June 1, 1994
“Inappropriate behavior” by one or more boys in Westbrook’s Wescott Junior High School Wednesday led to the discovery that seven boys had been smoking marijuana. An eighth boy from another junior high was charged with possessing marijuana with intent to sell it. Assistant Principal Robert Welch made a room-by-room tour of the building Wednesday afternoon discussing the incident.
Gorham taxpayers are at it again. Upset with a tax rate increase of $1.23, citizen Mark Faulkner, Shaws Mill Road, took out petitions on Thursday to recall the 1994-95 town budget. This is the second year in a row Gorham has faced a recall of its budget. Faulkner has until Saturday to turn in 883 signatures of registered Gorham voters. If he is successful, the issue will go to referendum. The proposed municipal/school budget totals $18,266,120.
Roy. A. Robinson, veteran member of the Board of Regents of Westbrook’s Walker Memorial Library, and John W. Hay, veteran member of the library’s Board of Trustees, will talk about some of the highlights of the library’s history when it marks its 100th anniversary June 5 with an open house. Guest speaker is Earle G. Shettleworth Jr., executive director of the Maine Historic Preservation Commission. He helped get the library’s building into the National Register of Historic Places. Members of the Chopin Club will provide music.
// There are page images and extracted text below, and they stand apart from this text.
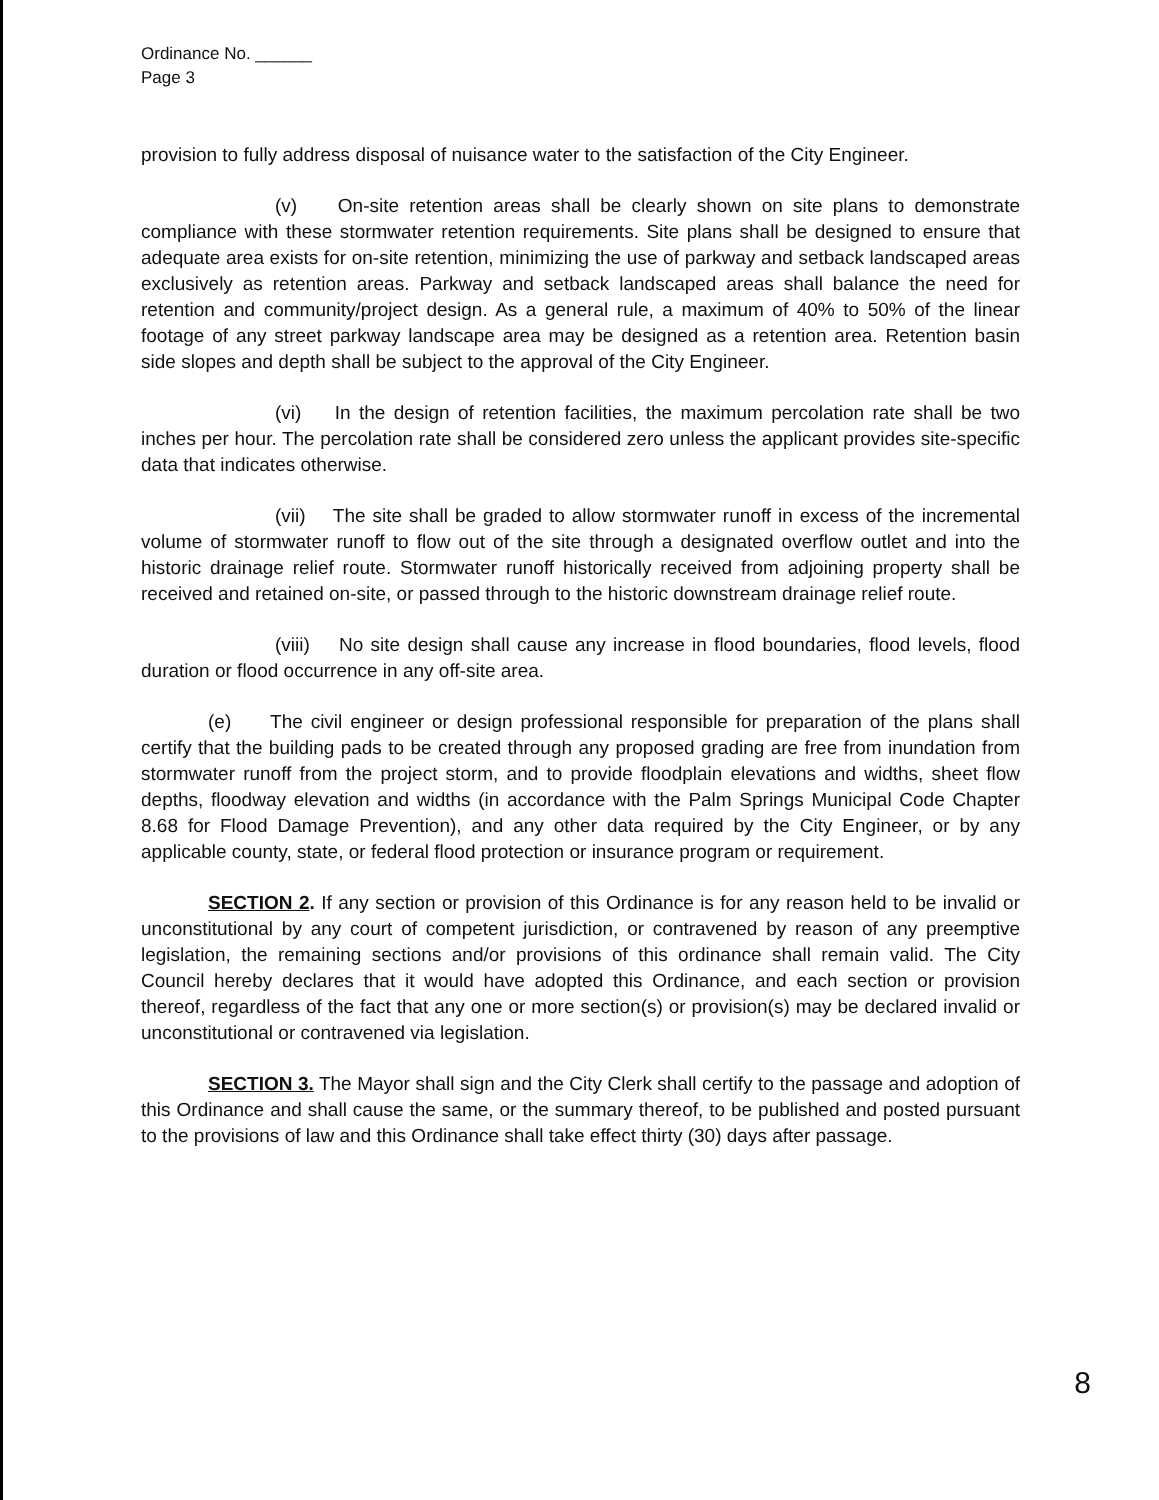Ordinance No. ______
Page 3
provision to fully address disposal of nuisance water to the satisfaction of the City Engineer.
(v) On-site retention areas shall be clearly shown on site plans to demonstrate compliance with these stormwater retention requirements. Site plans shall be designed to ensure that adequate area exists for on-site retention, minimizing the use of parkway and setback landscaped areas exclusively as retention areas. Parkway and setback landscaped areas shall balance the need for retention and community/project design. As a general rule, a maximum of 40% to 50% of the linear footage of any street parkway landscape area may be designed as a retention area. Retention basin side slopes and depth shall be subject to the approval of the City Engineer.
(vi) In the design of retention facilities, the maximum percolation rate shall be two inches per hour. The percolation rate shall be considered zero unless the applicant provides site-specific data that indicates otherwise.
(vii) The site shall be graded to allow stormwater runoff in excess of the incremental volume of stormwater runoff to flow out of the site through a designated overflow outlet and into the historic drainage relief route. Stormwater runoff historically received from adjoining property shall be received and retained on-site, or passed through to the historic downstream drainage relief route.
(viii) No site design shall cause any increase in flood boundaries, flood levels, flood duration or flood occurrence in any off-site area.
(e) The civil engineer or design professional responsible for preparation of the plans shall certify that the building pads to be created through any proposed grading are free from inundation from stormwater runoff from the project storm, and to provide floodplain elevations and widths, sheet flow depths, floodway elevation and widths (in accordance with the Palm Springs Municipal Code Chapter 8.68 for Flood Damage Prevention), and any other data required by the City Engineer, or by any applicable county, state, or federal flood protection or insurance program or requirement.
SECTION 2. If any section or provision of this Ordinance is for any reason held to be invalid or unconstitutional by any court of competent jurisdiction, or contravened by reason of any preemptive legislation, the remaining sections and/or provisions of this ordinance shall remain valid. The City Council hereby declares that it would have adopted this Ordinance, and each section or provision thereof, regardless of the fact that any one or more section(s) or provision(s) may be declared invalid or unconstitutional or contravened via legislation.
SECTION 3. The Mayor shall sign and the City Clerk shall certify to the passage and adoption of this Ordinance and shall cause the same, or the summary thereof, to be published and posted pursuant to the provisions of law and this Ordinance shall take effect thirty (30) days after passage.
8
The 15th annual Westbrook Together Days kicks off Friday with concerts featuring the Phil Rich Big Band and Al Hawkes and his String Fusion, plus a Rotary Club spaghetti supper. Events begin Saturday with a 2.2-mile road race, followed by the parade at 10 a.m. Highlights include entertainment for children, bands, an auction and a bean supper.
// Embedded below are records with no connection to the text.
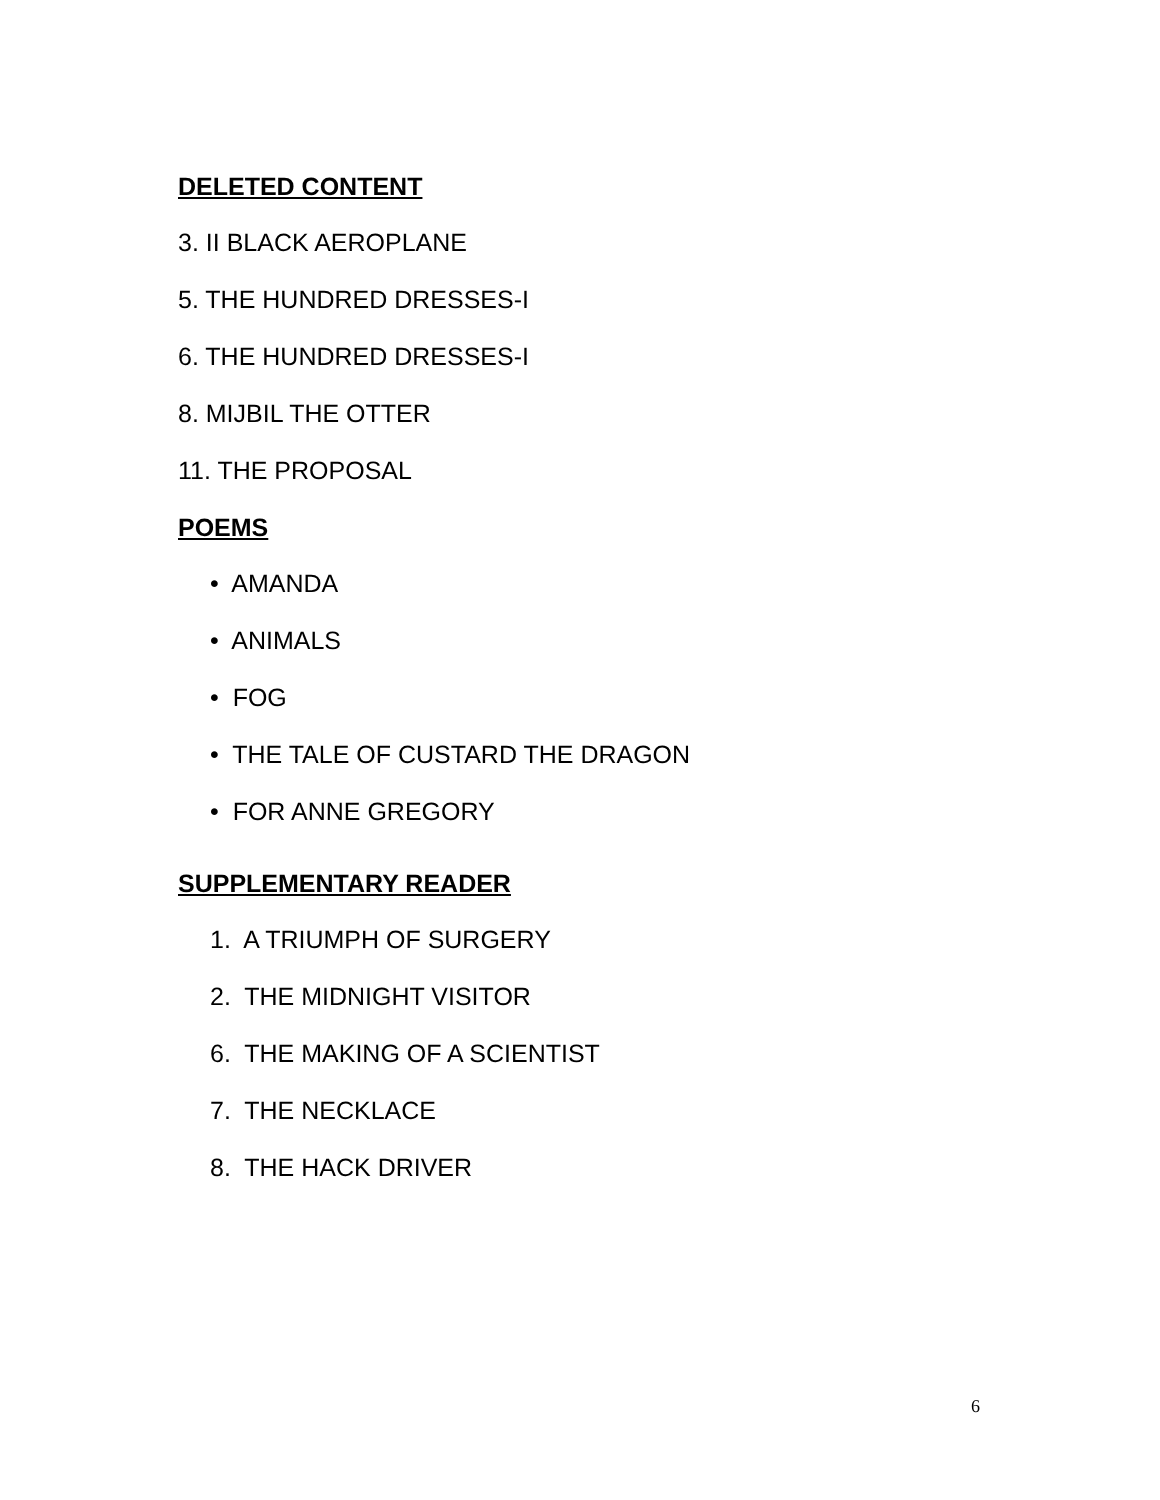DELETED CONTENT
3. II BLACK AEROPLANE
5. THE HUNDRED DRESSES-I
6. THE HUNDRED DRESSES-I
8. MIJBIL THE OTTER
11. THE PROPOSAL
POEMS
• AMANDA
• ANIMALS
• FOG
• THE TALE OF CUSTARD THE DRAGON
• FOR ANNE GREGORY
SUPPLEMENTARY READER
1. A TRIUMPH OF SURGERY
2. THE MIDNIGHT VISITOR
6. THE MAKING OF A SCIENTIST
7. THE NECKLACE
8. THE HACK DRIVER
6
Amy Day Kakitis, daughter of Nick and Sally Kakitis of Gorham, graduated with highest honors from Smith College May 22 with a bachelor of arts degree in studio art. A Gorham High School graduate, she is at home for the summer. She will work as a sculptor and help her mother campaign for state representative.
June 2, 2004
For the first time since the late 1800s, Atlantic salmon are swimming in the Presumpscot River. On May 28, seventh- and eighth-grade students from Wescott Junior High School released about 200 salmon fry into the river as part of an ongoing class project. In previous years, Wescott students had to release the fish into the Saco River in Biddeford because the Presumpscot was not habitable due to pollution and dams. Lynn Richard of the Portland Water District, which sponsored the release along with the Friends of the Presumpscot River, said the removal of a dam at Smelt Hill last year cleared the way for the reintroduction of salmon.
After financial troubles recently forced the Warren Library’s board of trustees to cut back on staff and programs, most of the staff members – including director Anastsia Weigle – have resigned and some patrons are questioning what the future may hold for the library. Trustees insist the programs and services now offered are secure and those questioning the management of library finances and staff don’t understand what’s going on. “We’ll survive quite well,” said Bruce Saunders, president of the Warren Foundation’s board of trustees.
The Westbrook City Council voted May 27 to remove the pay-per-bag trash program from the proposed 2004-05 budget, and also voted to restore $60,000 in funding to social service agencies like Mission Possible Teen Center and the People’s Regional Opportunity Program, which had been cut in Mayor Bruce Chuluda’s budget.
Three new architects from the Greater Portland area are being considered for the Shaw school renovation project in Gorham, though the names of the architects have not been released. Town Manager David Cole said he didn’t know when a decision would be made. The town is proceeding cautiously because the money approved for the work by voters was not enough, according to the previous architect.
The 25th edition of Westbrook Together Days is set for June 4-6, with most events at Riverbank Park. A fun run, chicken barbecue and a street dance kick off the fest Friday night. Saturday starts with a pancake breakfast and then the parade at 10 a.m., and ends with music and fireworks. In between are more music, kids events, a gymnastics show, folk dancers, auction and food. A highlight is the Great Westbrook Duck Race on the Presumpscot River.
Students from Gorham High School recently sang the National Anthem to the Maine House of Representatives at the statehouse. Duets were performed by Samantha Francis and Kristin Slipp on April 14, while sisters Leigh and Sara Esty sang on April 27.